Was ist das eine Element, das man für jedes Nähprojekt braucht? > > >STOFF!

Der Stoff, den du auswählst, hat einen großen Einfluss darauf, wie dein fertiges Projekt ausfällt. Und ich spreche nicht nur von der Farbe… Stoff gibt es in verschiedenen Webarten, die Textur und Design erzeugen. Deshalb ist es wichtig zu wissen, wie man Stoffe für Nähprojekte auswählt.

Es gibt zwei Hauptarten von Stoffen: Maschenware und Webware. Der Hauptunterschied besteht darin, dass Maschenstoffe mit ineinandergreifenden Schlingen hergestellt werden, die sie dehnbar machen, während Webstoffe ein Schachbrettmuster aus Fäden haben, die stabil und stark sind. Lesen Sie meinen Beitrag über den Unterschied zwischen Strick- und Webware, wenn Sie eine genauere Erklärung wünschen…

Alle Stoffe haben auch einen Unterschied in der Qualität.

Alle Stoffe haben auch eine richtige und eine falsche Seite. Manchmal ist es schwer zu erkennen, welche Seite die richtige ist, besonders wenn man Satin näht, aber normalerweise hat die rechte Seite eine kräftigere Farbe und Struktur.
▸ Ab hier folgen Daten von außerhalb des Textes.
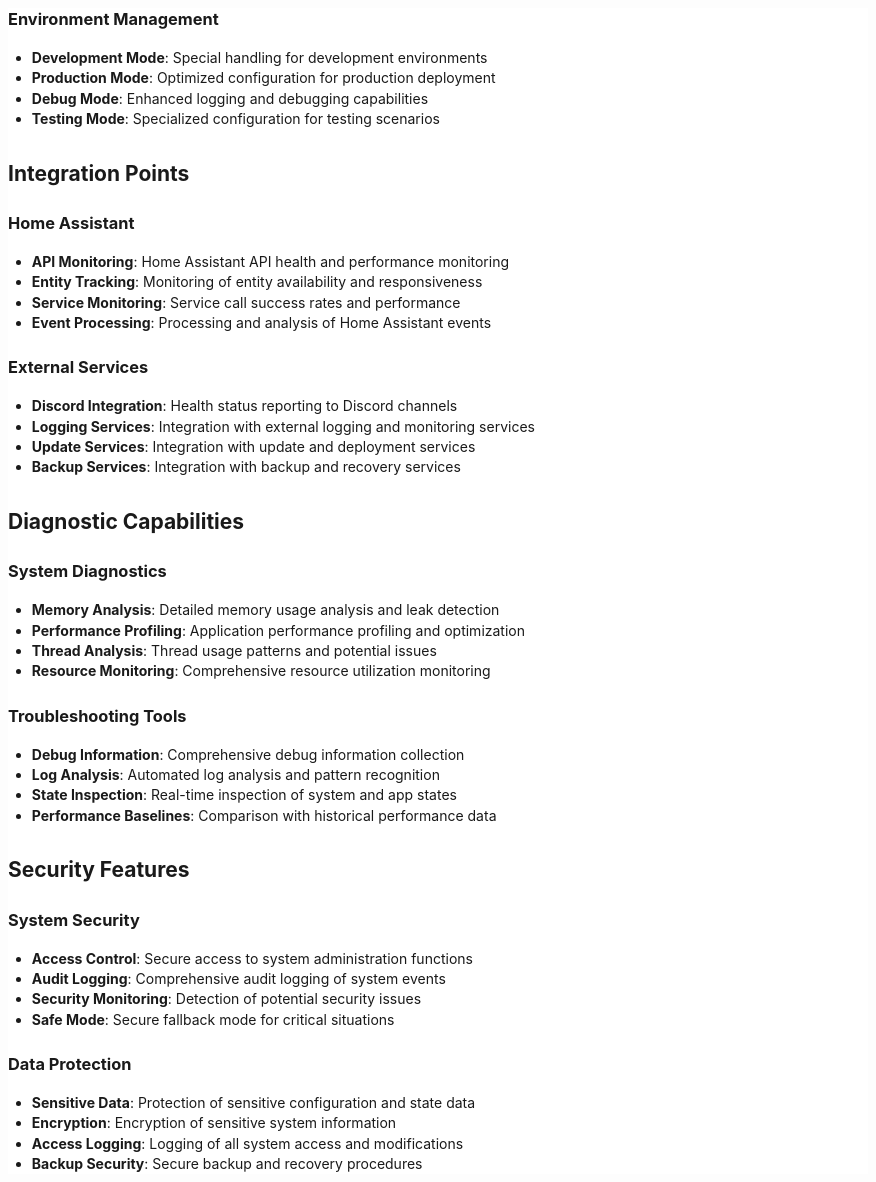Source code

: ### Environment Management
- **Development Mode**: Special handling for development environments
- **Production Mode**: Optimized configuration for production deployment
- **Debug Mode**: Enhanced logging and debugging capabilities
- **Testing Mode**: Specialized configuration for testing scenarios

## Integration Points

### Home Assistant
- **API Monitoring**: Home Assistant API health and performance monitoring
- **Entity Tracking**: Monitoring of entity availability and responsiveness
- **Service Monitoring**: Service call success rates and performance
- **Event Processing**: Processing and analysis of Home Assistant events

### External Services
- **Discord Integration**: Health status reporting to Discord channels
- **Logging Services**: Integration with external logging and monitoring services
- **Update Services**: Integration with update and deployment services
- **Backup Services**: Integration with backup and recovery services

## Diagnostic Capabilities

### System Diagnostics
- **Memory Analysis**: Detailed memory usage analysis and leak detection
- **Performance Profiling**: Application performance profiling and optimization
- **Thread Analysis**: Thread usage patterns and potential issues
- **Resource Monitoring**: Comprehensive resource utilization monitoring

### Troubleshooting Tools
- **Debug Information**: Comprehensive debug information collection
- **Log Analysis**: Automated log analysis and pattern recognition
- **State Inspection**: Real-time inspection of system and app states
- **Performance Baselines**: Comparison with historical performance data

## Security Features

### System Security
- **Access Control**: Secure access to system administration functions
- **Audit Logging**: Comprehensive audit logging of system events
- **Security Monitoring**: Detection of potential security issues
- **Safe Mode**: Secure fallback mode for critical situations

### Data Protection
- **Sensitive Data**: Protection of sensitive configuration and state data
- **Encryption**: Encryption of sensitive system information
- **Access Logging**: Logging of all system access and modifications
- **Backup Security**: Secure backup and recovery procedures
Unabhängig davon, welche Art von Stoff Sie für ein Nähprojekt verwenden möchten, müssen Sie einige grundlegende Stoffbegriffe kennen, wenn Sie Schnittmusterteile auslegen und Ihren Stoff für ein Nähprojekt zuschneiden.

Wichtige Stoffbegriffe

  • Kante: Wenn ein Stoff gewebt wird, werden die Schussfäden hin- und hergeschoben, um eine fertige Kante zu erzeugen, die steif und dicht gewebt ist. Die Webkante ist sehr stark und unterscheidet sich deutlich vom Hauptteil des Stoffes. Sie wird nicht ausfransen! Manchmal werden auch Stoffinformationen auf die Webkante gedruckt. Die Webkante befindet sich auf beiden Seiten des Stoffes und ist nützlich, um die Maserung des Stoffes zu bestimmen
  • Kette: Dies sind die Fäden, die entlang der Fadenlauflinie Ihres Stoffes verlaufen. Sie verlaufen parallel zu den Webkanten und haben die größte Stabilität.
  • Schuss: Dies sind die Fäden, die senkrecht zu den Kanten der Webkante verlaufen. Sie werden oft als Querfäden bezeichnet.
  • Bias: Dies ist ein imaginärer 45-Grad-Winkel zu den Kanten der Webkante. Wenn Sie an Ihrem Stoff ziehen, hat die Schräge die größte Dehnung. Bei vielen Schnittmustern müssen Sie sie entlang der Schräge des Stoffes ausrichten.
  • Faserverlauf: Fast alle Schnittmusterteile haben einen Fadenlaufpfeil aufgedruckt. Richten Sie den Fadenlauf einfach an der Kettrichtung Ihres Stoffes aus. So wissen Sie, dass Sie Ihre Teile richtig zuschneiden.
  • Dies sind die grundlegenden Stoffbegriffe, die Sie kennen müssen, aber bedenken Sie, dass jeder Stoff anders ist. Es gibt verschiedene Grade der Dehnbarkeit, des Gewichts und der Textur. Wenn Sie zum ersten Mal nähen, empfehle ich Ihnen, ein oder zwei Stunden durch die Gänge Ihres Stoffladens zu gehen, um ein Gefühl für die verschiedenen Arten und ihre Beschaffenheit zu bekommen.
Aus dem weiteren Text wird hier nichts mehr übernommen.